AS AN ALTERNATIVE to income annuities, some mutual fund companies have rolled out managed payout funds. Historically, mutual funds have been geared toward investors who are amassing money for financial goals, notably retirement. Managed payout funds represent an attempt by fund companies to cater to investors who are no longer saving and instead are looking to generate regular income.
For instance, Fidelity Investments offers a series of income replacement funds. The funds, when coupled with Fidelity’s Smart Payment Program, aim to provide a stream of income that rises with inflation between now and the fund’s horizon date, at which point your investment would be depleted.
A more common approach is taken by Vanguard Group, which offers a managed payout fund that aims to throw off 4% a year, with the income paid monthly—but with no fixed horizon date. The hope is that the income will climb over time with inflation, but it could be cut if the fund performs poorly. To generate steady and rising income, the Vanguard fund owns a traditional mix of stocks and bonds, but also allocates money to commodities, foreign bonds and low-volatility stocks. In addition, it has part of its money in a so-called market neutral fund, which aims to generate moderate returns no matter what happens to stock prices.
Like Vanguard, Charles Schwab aims to provide monthly income in perpetuity. But Schwab’s lineup of monthly income funds comes in three flavors, each of which targets a different combination of income and growth. If you buy the fund that generates the most income, you should expect lower long-run growth.
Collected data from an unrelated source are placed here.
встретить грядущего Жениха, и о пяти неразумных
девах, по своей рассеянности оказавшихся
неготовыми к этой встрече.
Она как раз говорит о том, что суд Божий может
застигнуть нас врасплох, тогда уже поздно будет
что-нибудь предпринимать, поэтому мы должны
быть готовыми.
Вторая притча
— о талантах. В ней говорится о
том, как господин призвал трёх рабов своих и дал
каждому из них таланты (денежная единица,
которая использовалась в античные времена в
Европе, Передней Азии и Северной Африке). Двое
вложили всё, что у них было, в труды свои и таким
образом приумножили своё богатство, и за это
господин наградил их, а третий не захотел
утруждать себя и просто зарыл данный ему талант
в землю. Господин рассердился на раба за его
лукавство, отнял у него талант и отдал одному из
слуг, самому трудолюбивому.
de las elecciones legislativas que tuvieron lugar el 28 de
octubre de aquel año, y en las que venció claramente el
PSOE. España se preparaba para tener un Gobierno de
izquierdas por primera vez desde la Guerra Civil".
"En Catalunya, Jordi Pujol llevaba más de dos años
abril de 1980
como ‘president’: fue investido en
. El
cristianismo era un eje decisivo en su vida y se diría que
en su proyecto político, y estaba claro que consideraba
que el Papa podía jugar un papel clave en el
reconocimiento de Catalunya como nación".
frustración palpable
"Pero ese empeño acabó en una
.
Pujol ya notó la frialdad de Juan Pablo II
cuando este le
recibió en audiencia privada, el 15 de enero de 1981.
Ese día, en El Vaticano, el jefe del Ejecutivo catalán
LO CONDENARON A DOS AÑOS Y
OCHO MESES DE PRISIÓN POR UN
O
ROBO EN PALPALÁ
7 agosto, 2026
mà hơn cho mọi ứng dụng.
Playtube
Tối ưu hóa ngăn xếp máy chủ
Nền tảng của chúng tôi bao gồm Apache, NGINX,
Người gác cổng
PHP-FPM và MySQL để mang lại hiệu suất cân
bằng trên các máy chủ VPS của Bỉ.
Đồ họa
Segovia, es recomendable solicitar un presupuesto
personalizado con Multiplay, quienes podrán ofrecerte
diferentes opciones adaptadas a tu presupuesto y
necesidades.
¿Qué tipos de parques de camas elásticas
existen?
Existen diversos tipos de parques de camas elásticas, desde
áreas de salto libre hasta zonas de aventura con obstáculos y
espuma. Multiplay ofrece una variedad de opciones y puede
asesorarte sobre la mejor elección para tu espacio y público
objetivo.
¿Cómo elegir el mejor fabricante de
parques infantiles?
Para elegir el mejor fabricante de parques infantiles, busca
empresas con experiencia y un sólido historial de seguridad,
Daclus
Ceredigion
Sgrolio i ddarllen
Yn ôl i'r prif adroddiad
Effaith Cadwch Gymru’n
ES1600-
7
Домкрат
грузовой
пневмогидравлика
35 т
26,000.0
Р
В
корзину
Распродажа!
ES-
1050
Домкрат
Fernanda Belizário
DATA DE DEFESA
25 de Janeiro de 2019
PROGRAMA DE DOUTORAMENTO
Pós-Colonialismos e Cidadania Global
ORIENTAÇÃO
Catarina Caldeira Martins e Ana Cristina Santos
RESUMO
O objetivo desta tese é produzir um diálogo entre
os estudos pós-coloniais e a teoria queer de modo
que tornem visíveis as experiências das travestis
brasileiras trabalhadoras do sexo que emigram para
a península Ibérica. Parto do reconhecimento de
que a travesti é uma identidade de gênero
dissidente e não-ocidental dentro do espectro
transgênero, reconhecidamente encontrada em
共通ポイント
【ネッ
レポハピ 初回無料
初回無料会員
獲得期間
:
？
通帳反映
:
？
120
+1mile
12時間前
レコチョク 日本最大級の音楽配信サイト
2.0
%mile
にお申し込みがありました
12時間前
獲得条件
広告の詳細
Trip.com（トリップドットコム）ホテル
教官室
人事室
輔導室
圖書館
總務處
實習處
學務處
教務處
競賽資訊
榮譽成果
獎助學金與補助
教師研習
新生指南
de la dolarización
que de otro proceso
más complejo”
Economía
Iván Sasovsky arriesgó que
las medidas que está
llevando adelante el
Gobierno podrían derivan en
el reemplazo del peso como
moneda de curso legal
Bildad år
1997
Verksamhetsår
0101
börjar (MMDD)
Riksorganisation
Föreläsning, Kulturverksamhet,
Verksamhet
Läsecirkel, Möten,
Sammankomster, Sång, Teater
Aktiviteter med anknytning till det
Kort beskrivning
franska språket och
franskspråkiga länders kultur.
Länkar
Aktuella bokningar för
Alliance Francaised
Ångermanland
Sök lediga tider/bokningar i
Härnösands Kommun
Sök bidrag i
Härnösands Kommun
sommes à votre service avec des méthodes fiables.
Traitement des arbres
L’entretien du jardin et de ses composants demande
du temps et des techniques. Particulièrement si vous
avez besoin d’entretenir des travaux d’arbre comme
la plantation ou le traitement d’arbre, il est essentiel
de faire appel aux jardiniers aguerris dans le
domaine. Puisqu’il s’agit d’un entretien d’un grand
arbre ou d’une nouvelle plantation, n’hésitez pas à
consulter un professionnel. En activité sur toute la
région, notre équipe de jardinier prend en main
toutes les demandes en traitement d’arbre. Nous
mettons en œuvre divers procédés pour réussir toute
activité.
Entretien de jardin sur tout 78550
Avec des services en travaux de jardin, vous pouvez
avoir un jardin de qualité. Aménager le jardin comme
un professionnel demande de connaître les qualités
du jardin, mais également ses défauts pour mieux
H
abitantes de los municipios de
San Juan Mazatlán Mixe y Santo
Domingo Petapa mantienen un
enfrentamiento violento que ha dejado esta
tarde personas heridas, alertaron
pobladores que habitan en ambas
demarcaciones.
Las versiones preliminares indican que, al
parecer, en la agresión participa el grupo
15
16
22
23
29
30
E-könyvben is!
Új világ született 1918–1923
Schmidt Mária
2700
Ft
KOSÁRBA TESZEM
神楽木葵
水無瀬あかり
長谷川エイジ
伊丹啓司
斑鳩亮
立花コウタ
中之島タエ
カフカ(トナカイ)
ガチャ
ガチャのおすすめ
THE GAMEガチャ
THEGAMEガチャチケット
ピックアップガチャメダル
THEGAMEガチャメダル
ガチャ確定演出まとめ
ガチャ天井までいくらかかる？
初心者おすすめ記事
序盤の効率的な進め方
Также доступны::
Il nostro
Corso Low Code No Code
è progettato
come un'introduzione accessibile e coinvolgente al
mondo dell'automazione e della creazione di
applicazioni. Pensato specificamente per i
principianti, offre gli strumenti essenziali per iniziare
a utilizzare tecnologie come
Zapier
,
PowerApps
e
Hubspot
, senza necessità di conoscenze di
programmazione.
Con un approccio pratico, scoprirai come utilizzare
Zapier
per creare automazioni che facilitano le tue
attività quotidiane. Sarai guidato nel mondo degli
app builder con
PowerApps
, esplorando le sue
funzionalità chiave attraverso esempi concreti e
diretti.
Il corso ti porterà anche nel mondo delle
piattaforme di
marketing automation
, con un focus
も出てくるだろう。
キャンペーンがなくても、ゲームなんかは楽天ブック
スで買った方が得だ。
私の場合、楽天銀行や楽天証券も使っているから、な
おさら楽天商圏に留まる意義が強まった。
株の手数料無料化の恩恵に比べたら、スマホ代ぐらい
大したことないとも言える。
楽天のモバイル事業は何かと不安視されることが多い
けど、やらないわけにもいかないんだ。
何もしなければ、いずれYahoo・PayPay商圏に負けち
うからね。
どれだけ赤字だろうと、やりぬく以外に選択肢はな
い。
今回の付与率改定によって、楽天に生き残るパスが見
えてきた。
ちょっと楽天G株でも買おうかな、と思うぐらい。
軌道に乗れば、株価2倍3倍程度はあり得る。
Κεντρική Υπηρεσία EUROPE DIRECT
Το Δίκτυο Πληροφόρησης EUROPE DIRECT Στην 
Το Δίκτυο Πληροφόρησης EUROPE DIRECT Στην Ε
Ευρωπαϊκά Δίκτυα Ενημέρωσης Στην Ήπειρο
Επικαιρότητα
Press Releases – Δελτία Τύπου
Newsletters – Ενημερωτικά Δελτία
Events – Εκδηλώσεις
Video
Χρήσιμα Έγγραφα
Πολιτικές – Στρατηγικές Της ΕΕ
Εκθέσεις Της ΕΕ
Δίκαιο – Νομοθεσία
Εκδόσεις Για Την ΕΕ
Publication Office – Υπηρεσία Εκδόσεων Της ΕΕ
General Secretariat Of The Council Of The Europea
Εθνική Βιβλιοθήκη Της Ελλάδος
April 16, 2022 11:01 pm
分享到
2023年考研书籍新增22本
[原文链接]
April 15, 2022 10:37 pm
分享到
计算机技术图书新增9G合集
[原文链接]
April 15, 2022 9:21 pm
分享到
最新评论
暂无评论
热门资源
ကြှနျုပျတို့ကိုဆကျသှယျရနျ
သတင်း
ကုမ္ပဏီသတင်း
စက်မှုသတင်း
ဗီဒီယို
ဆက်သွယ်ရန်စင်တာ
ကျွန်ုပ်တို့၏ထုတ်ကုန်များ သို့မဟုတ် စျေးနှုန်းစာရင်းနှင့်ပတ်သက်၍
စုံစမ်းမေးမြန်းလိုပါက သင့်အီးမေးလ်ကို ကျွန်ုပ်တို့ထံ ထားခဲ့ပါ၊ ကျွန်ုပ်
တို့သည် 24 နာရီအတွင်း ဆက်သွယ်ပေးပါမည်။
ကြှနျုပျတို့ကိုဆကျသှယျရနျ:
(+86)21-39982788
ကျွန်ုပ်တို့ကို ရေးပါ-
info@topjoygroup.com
Unsurprisingly, managed payout funds were roughed up during 2008’s stock market collapse, forcing them to cut the income paid to shareholders. Those cuts hurt the reputation of managed payout funds, many of which had only just been launched. Still, such funds are an intriguing option for retirees who want to keep their finances simple. These funds don’t provide guaranteed lifetime income, like Social Security or an income annuity. But they do offer a way to generate additional retirement income, while maintaining control over your assets and possibly allowing you to bequeath at least part of the money to your children or other family members.